The scene I loved most though was Pete's altercation with Howard Dawes in the train carriage and subsequent biffing by the guard. For me, Pete and Peggy are Mad Men's nod to the future. Peggy, quite obviously, is a trailblazer for subsequent generations of professional women and an embodiment of (some of) the aspirations of feminism. Pete, meanwhile, prefigures the advent of the atomised, consumer culture in which we live now (ie the man in his headphones blocking out the world around). Pete's scrap on the train starts out as something traditional; a man trying to defend the honour of a woman. But it ends as something else; a man attempting to assert his control over someone he believes to owe him his due.

In breaking up the brawl, the conductor asserts an old, patriarchal role, claiming his patch. "Oh, it's your train!" spits back Pete. "You're paying to ride on it? We're paying YOU to ride on it." That's the attitude of the late 20th century right there. We pay your wages mate. Of course, the irony is that post-war Pete is speaking to a man of the Greatest Generation, who just turns and lamps young Campbell out.

Peggy Olsen ends the episode in Virginia, stuck in the backwoods but quietly content. This may be because, as we see when she first appears, Peggy is now in a position of real authority where she can boss people with impunity: "Why is this so hard? It has to be 125 words and 15 of them have to be Ajax!" It may also be because her new, slightly uncomfortable polo-neck wearing boss, Ted Chaough, is nowhere to be seen.

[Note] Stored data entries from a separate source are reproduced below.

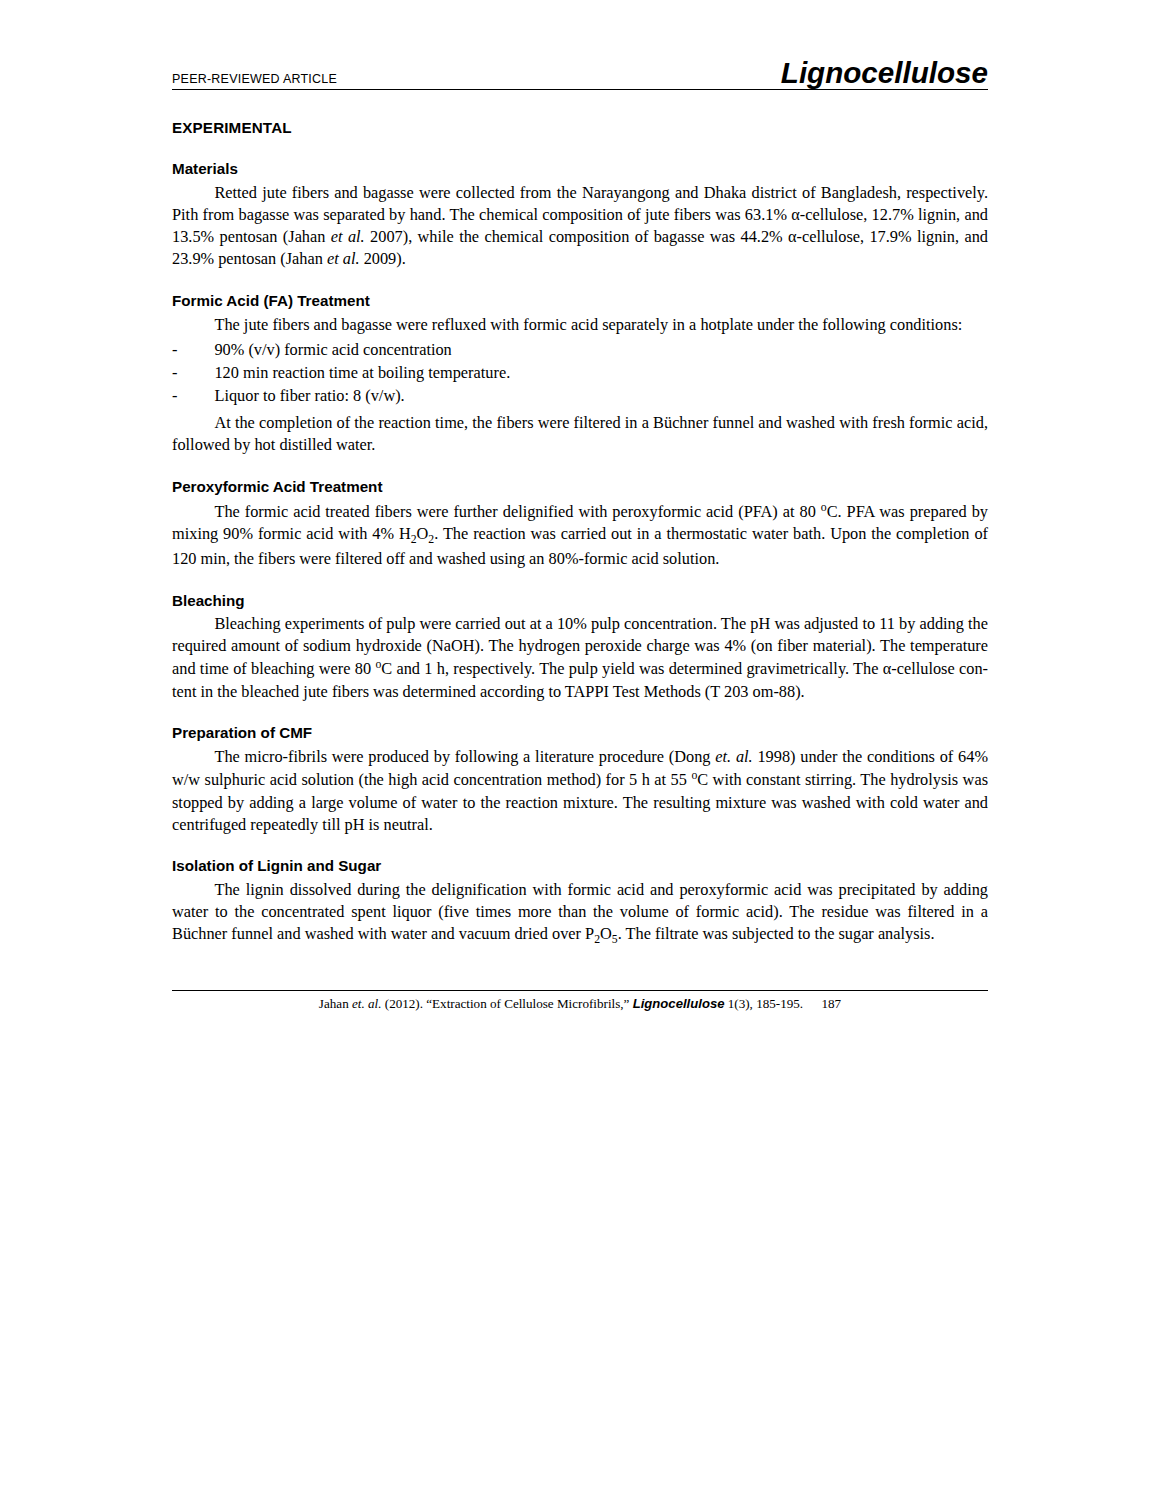PEER-REVIEWED ARTICLE
Lignocellulose
EXPERIMENTAL
Materials
Retted jute fibers and bagasse were collected from the Narayangong and Dhaka district of Bangladesh, respectively. Pith from bagasse was separated by hand. The chemical composition of jute fibers was 63.1% α-cellulose, 12.7% lignin, and 13.5% pentosan (Jahan et al. 2007), while the chemical composition of bagasse was 44.2% α-cellulose, 17.9% lignin, and 23.9% pentosan (Jahan et al. 2009).
Formic Acid (FA) Treatment
The jute fibers and bagasse were refluxed with formic acid separately in a hotplate under the following conditions:
90% (v/v) formic acid concentration
120 min reaction time at boiling temperature.
Liquor to fiber ratio: 8 (v/w).
At the completion of the reaction time, the fibers were filtered in a Büchner funnel and washed with fresh formic acid, followed by hot distilled water.
Peroxyformic Acid Treatment
The formic acid treated fibers were further delignified with peroxyformic acid (PFA) at 80 oC. PFA was prepared by mixing 90% formic acid with 4% H2O2. The reaction was carried out in a thermostatic water bath. Upon the completion of 120 min, the fibers were filtered off and washed using an 80%-formic acid solution.
Bleaching
Bleaching experiments of pulp were carried out at a 10% pulp concentration. The pH was adjusted to 11 by adding the required amount of sodium hydroxide (NaOH). The hydrogen peroxide charge was 4% (on fiber material). The temperature and time of bleaching were 80 oC and 1 h, respectively. The pulp yield was determined gravimetrically. The α-cellulose content in the bleached jute fibers was determined according to TAPPI Test Methods (T 203 om-88).
Preparation of CMF
The micro-fibrils were produced by following a literature procedure (Dong et. al. 1998) under the conditions of 64% w/w sulphuric acid solution (the high acid concentration method) for 5 h at 55 oC with constant stirring. The hydrolysis was stopped by adding a large volume of water to the reaction mixture. The resulting mixture was washed with cold water and centrifuged repeatedly till pH is neutral.
Isolation of Lignin and Sugar
The lignin dissolved during the delignification with formic acid and peroxyformic acid was precipitated by adding water to the concentrated spent liquor (five times more than the volume of formic acid). The residue was filtered in a Büchner funnel and washed with water and vacuum dried over P2O5. The filtrate was subjected to the sugar analysis.
Jahan et. al. (2012). “Extraction of Cellulose Microfibrils,” Lignocellulose 1(3), 185-195.187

Where will Peggy go from here? One suspects that, for the sake of the drama, she will continue to go upwards (either that or out). She will make a success of her tobacco account – Philip Morris's Virginia Slims were launched in realtime 1968 with their tagline, You've Come a Long Way, Baby perceived to be one of the more evocative phrases of the age. She may return to SCDP in triumph or become Don's most unexpected rival. Topaz comment on how much they value a woman's insight into women's products, something no one gave a fig about even five years previous. That trend is hardly likely to change.

You do wonder, though, how long it will be before the conflicts that all professional women have to face, the dilemmas around career and family, will start to weigh on Peggy. That and the potential problems caused by her burgeoning appetite for alcohol. Still, right now, it seems Peggy is happy and alive. Long may that continue.

This week's notes

Both Homeland and Mad Men have ended their seasons with women undergoing ECT. Coincidence or something more? And, as three is a trend, will Breaking Bad's Skyler get it too?

Those SCDP directors really do love walking like the Rat Pack. First the Jaguar presentation, now walking into their new office space, They should have themselves a team bonding trip to Vegas.

I don't have much time for Megan's mum (eez there heny moar stereotypical characterrr een zees show?) but I like what she says to Roger just as he lets his vulnerability show: "Roger please don't ask me for anything, please don't ask me to take care of you".

I can't decide regarding Matt Weiner's attitudes towards Brits. On the one hand – as seen through the actions of Lane and here Mrs Pryce – we're stoic and principled. On the other there's some massive overwhelming coldness that can allow a widow to say: "You had no right to fill a man like that with ambition"

Culture club

Don and Peggy are watching Casino Royale, the first non-Broccolli-approved Bond and, alongside, You Only Live Twice, one of two 007 films that year.

Time Stamps

"I heard the parachute company upstairs got a big contract and went to Washington to be closer to the cemetery or something?" – Harry Crane may be typically clueless, but the war in Vietnam is only growing.